*DIRECTIVES*.
A) Answer these questions using the text on fine sediment and macroinvertebrates:
(i) What do the letters EPT stand for?
(ii) What two examples are given of quantifiable causal agents and effects?
(iii) How many subquestions did the case study use to group the effects?
B) Repeat lines from the listing, beginning at the line that contains "country: Haiti" and stopping after the line that contains "state / province: Oregon".

*TEXT EXTRACT*.

Expected effects on macroinvertebrates of an increase in accumulation or transport of fine sediment within the stream bed. EPT = Ephemeroptera, Plecoptera, Trichoptera taxa.
Step 4: Decide on the relevant cause-effect hypotheses
At Step 4, based upon the conceptual model, the reviewer refines the preliminary list of hypothesized causal agents and effects. The conceptual model identifies multiple hypothesized cause–effect links within The Question that need to be prioritized for assessment. Causal agents and potential effects must be quantifiable (e.g., water temperature, population abundance). In the case study (Harrison 2010), the 3 subquestions grouped the effects within 3 categories: general indicators of community structure, number and abundance of fine-sediment-sensitive taxa, and number and abundance of fine-sediment-tolerant taxa (Table 2). Consistent with the original questions asked (Step 1), the quantifiable causal agents were an increase in fine-sediment accumulation and an increase in fine-sediment transport through reaches.

*DATA SUPPLIED*.
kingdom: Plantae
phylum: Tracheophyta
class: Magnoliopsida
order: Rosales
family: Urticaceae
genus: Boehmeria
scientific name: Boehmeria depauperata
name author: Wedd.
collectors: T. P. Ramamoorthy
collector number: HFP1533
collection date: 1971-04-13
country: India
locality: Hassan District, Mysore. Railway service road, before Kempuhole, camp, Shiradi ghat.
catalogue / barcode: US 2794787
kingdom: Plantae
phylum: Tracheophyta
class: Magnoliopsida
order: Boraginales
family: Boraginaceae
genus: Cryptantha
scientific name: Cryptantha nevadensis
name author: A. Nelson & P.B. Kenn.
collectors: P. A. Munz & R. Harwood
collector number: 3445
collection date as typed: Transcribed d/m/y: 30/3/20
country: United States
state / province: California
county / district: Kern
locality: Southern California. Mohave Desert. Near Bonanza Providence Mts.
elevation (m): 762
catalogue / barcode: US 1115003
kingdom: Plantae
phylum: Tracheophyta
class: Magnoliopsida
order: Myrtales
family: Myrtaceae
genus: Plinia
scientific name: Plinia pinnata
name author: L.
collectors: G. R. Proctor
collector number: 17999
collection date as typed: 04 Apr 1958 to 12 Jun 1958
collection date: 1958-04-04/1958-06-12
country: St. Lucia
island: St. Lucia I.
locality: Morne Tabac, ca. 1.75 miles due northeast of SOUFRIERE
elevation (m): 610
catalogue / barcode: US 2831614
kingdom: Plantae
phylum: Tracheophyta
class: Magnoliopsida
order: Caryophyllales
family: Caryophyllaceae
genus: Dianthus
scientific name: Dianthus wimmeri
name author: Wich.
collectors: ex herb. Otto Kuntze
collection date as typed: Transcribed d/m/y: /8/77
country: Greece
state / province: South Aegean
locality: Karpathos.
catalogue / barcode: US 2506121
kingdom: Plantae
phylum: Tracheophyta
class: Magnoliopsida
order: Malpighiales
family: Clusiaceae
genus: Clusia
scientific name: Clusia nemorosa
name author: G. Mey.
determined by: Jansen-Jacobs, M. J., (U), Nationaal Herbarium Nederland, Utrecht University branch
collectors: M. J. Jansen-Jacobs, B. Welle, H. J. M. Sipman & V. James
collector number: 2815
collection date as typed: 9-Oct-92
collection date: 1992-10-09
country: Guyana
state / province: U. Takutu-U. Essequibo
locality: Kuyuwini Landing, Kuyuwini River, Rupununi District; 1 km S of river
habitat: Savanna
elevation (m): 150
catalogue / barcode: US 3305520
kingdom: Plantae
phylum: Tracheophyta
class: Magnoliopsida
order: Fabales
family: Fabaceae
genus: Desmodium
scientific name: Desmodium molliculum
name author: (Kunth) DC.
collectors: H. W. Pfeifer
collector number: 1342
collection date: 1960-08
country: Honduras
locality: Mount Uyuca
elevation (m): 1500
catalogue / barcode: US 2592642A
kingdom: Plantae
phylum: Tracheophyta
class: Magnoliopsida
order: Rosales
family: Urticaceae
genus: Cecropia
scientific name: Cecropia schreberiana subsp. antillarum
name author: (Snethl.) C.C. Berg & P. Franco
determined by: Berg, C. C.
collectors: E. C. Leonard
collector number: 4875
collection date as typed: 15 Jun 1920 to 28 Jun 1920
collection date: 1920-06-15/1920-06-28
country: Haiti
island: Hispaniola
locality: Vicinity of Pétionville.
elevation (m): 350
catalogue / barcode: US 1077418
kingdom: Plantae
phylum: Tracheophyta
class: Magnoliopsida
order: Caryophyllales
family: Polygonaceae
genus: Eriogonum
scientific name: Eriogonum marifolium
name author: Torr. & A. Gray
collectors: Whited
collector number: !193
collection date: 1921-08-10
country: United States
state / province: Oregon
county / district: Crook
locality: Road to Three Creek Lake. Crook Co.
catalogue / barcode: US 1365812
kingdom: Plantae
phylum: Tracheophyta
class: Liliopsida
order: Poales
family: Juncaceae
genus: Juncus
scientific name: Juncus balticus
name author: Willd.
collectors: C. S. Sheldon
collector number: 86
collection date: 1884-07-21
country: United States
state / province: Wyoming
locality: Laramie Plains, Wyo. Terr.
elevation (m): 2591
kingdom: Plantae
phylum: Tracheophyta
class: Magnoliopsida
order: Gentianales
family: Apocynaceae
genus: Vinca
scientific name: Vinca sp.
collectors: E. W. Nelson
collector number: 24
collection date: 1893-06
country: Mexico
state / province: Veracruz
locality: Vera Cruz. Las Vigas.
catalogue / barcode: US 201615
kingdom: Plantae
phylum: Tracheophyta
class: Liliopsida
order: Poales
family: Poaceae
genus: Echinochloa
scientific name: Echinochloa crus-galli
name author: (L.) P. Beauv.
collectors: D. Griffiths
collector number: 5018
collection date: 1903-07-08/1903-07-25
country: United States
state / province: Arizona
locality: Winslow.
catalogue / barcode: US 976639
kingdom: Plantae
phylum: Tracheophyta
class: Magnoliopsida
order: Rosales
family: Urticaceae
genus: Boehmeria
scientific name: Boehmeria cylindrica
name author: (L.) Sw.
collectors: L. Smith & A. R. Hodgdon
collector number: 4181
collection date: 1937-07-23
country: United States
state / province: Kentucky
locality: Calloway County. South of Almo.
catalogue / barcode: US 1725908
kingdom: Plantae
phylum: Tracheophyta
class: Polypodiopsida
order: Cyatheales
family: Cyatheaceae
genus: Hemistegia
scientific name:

*ANSWERS*.
A)
(i) Ephemeroptera, Plecoptera, Trichoptera
(ii) Water temperature and population abundance
(iii) Three

B)
country: Haiti
island: Hispaniola
locality: Vicinity of Pétionville.
elevation (m): 350
catalogue / barcode: US 1077418
kingdom: Plantae
phylum: Tracheophyta
class: Magnoliopsida
order: Caryophyllales
family: Polygonaceae
genus: Eriogonum
scientific name: Eriogonum marifolium
name author: Torr. & A. Gray
collectors: Whited
collector number: !193
collection date: 1921-08-10
country: United States
state / province: Oregon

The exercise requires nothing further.